Brian Brophy, Analyst

Okay, thanks. I'll pass it on.

Operator, Operator

Thank you. Our next question comes from the line of Jon Braatz with Kansas City Capital. Your line is open.

Jon Braatz, Analyst

Good morning, everyone. Rick, regarding the projects that encountered issues this quarter, to what extent do you think the challenges were due to your own performance or execution? Can you differentiate the internal factors from the external ones?

Rick Swartz, President and CEO

Really, with a couple of these going into potential litigation, I think we're always willing to, what I say, pay for our own sins. And I think a portion of it, whenever you do a hindsight analysis, you always see things you could do different. So we weren't perfect within this performance, but not all of our loss was caused by things we did. That's about as deep as I can go into it knowing that there's potential litigation out there, Jon.

Jon Braatz, Analyst

Okay. I appreciate that. And then on the clean energy projects, other than sort of the competitive landscape that might depress margins and so on and so forth, is there anything inherently different about the clean energy project versus a T&D project that makes it a little bit riskier for you?

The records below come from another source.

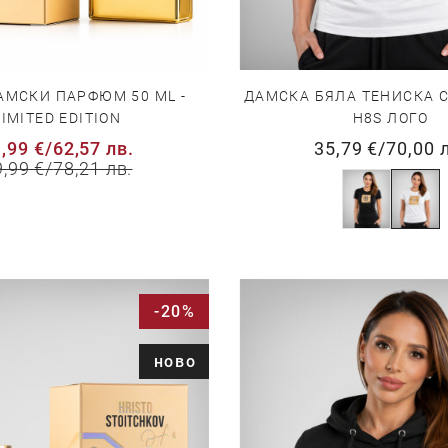
ДАМСКА БЯЛА ТЕНИСКА 
АМСКИ ПАРФЮМ 50 ML -
H8S ЛОГО
LIMITED EDITION
35,79 €
/
70,00 
,99 €
/
62,57 лв.
9,99 €
/
78,21 лв.
-20%
ново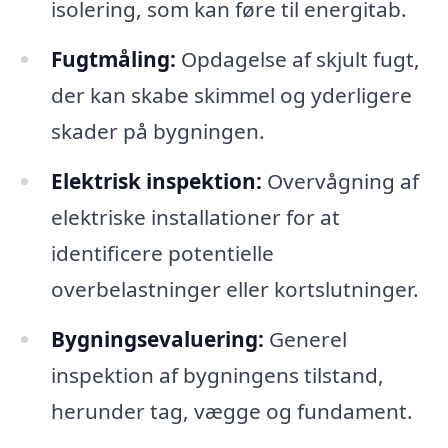
isolering, som kan føre til energitab.
Fugtmåling:
Opdagelse af skjult fugt,
der kan skabe skimmel og yderligere
skader på bygningen.
Elektrisk inspektion:
Overvågning af
elektriske installationer for at
identificere potentielle
overbelastninger eller kortslutninger.
Bygningsevaluering:
Generel
inspektion af bygningens tilstand,
herunder tag, vægge og fundament.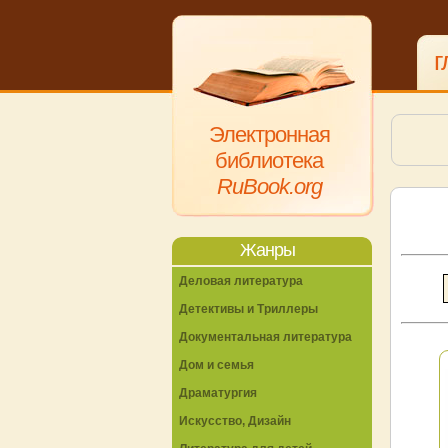
г
Электронная
библиотека
RuBook.org
Жанры
Деловая литература
Детективы и Триллеры
Документальная литература
Дом и семья
Драматургия
Искусство, Дизайн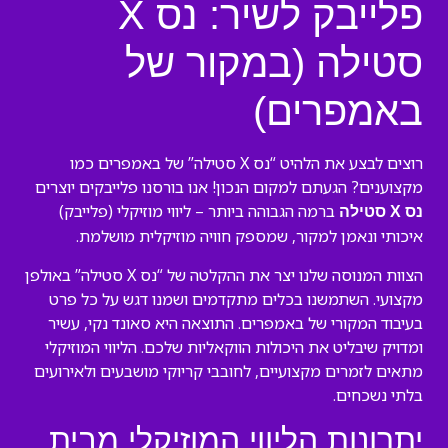
פלייבק לשיר: נס X
סטילה (במקור של
באמפרים)
רוצים לבצע את הלהיט “נס X סטילה” של באמפרים כמו
מקצוענים? הגעתם למקום הנכון! אנו בורסנו פלייבקים יוצרים
ברמה הגבוהה ביותר – ליווי מוזיקלי (פלייבק)
נס X סטילה
איכותי ונאמן למקור, שמספק חוויה מוזיקלית מושלמת.
הצוות המנוסה שלנו יצר את ההקלטה של “נס X סטילה” באולפן
מקצועי. השתמשנו בכלים מתקדמים ושמנו דגש על כל פרט
בעיבוד המקורי של באמפרים. התוצאה היא סאונד נקי, עשיר
ומדויק שיבליט את היכולות הווקאליות שלכם. הליווי המוזיקלי
מתאים לזמרים מקצועיים, לחובבי קריוקי מושבעים ולאירועים
בלתי נשכחים.
יתרונות הליווי המוזיקלי מבית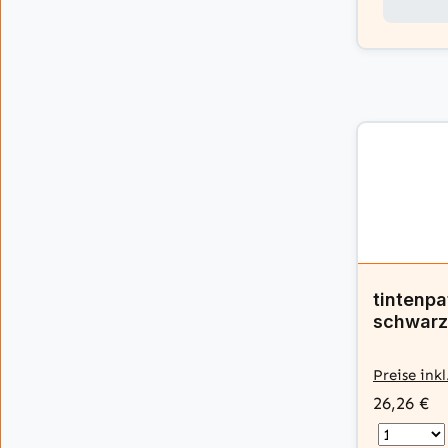
tintenp
schwarz
Preise ink
26,26 €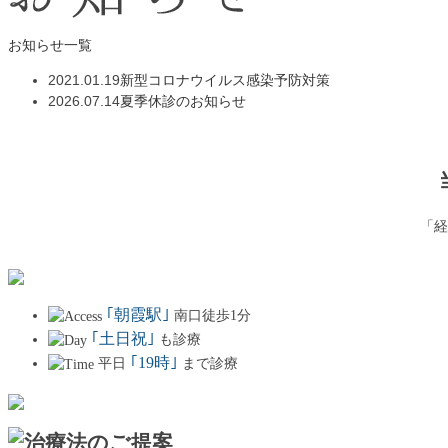
お知らせ一覧
2021.01.19
新型コロナウイルス感染予防対策
2026.07.14
夏季休診のお知らせ
「経
｢朝霞駅｣
南口徒歩1分
｢土日祝｣
も診療
｢19時｣
平日
まで診療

Rick Swartz, President and CEO

In general, no. I would say that various factors can influence the risk level of a project. As we mentioned regarding our C&I side, we have experienced strong performance, contributing positively to our margins throughout the year. It's important to note that this is dependent on the region and the specific book of business, and it did not involve all the same customers on the T&D side. We've maintained good visibility on the remaining work we need to complete.

Jon Braatz, Analyst

Okay. I may have asked this before, but in considering the challenging projects in the second half, how confident are you that you have accounted for all the costs? Is there any potential for additional risk from these projects in the second half?

Rick Swartz, President and CEO

Yes, there is potential risk involved. It's always present as you complete projects and go through negotiations, and with project completions, there's additional risk. When considering our operating margins, I believe that without these projects we will be in the mid-range of our T&D margin profile. However, with these projects, it's difficult to predict due to the variables involved. This situation could impact us, and we will provide updates on this as we progress each quarter.

Jon Braatz, Analyst

Yes, okay. All right. Thank you.

Operator, Operator

Thank you. I'm showing no further questions in the queue. I would now like to turn the call back over to Rick for closing remarks.

Rick Swartz, President and CEO

To conclude, on behalf of Kelly, Brian, Don, and myself, I sincerely thank you for joining us on the call today. I don't have anything further and we look forward to working with you going forward.

Operator, Operator

Ladies and gentlemen, this concludes today's conference call. Thank you for your participation. You may now disconnect.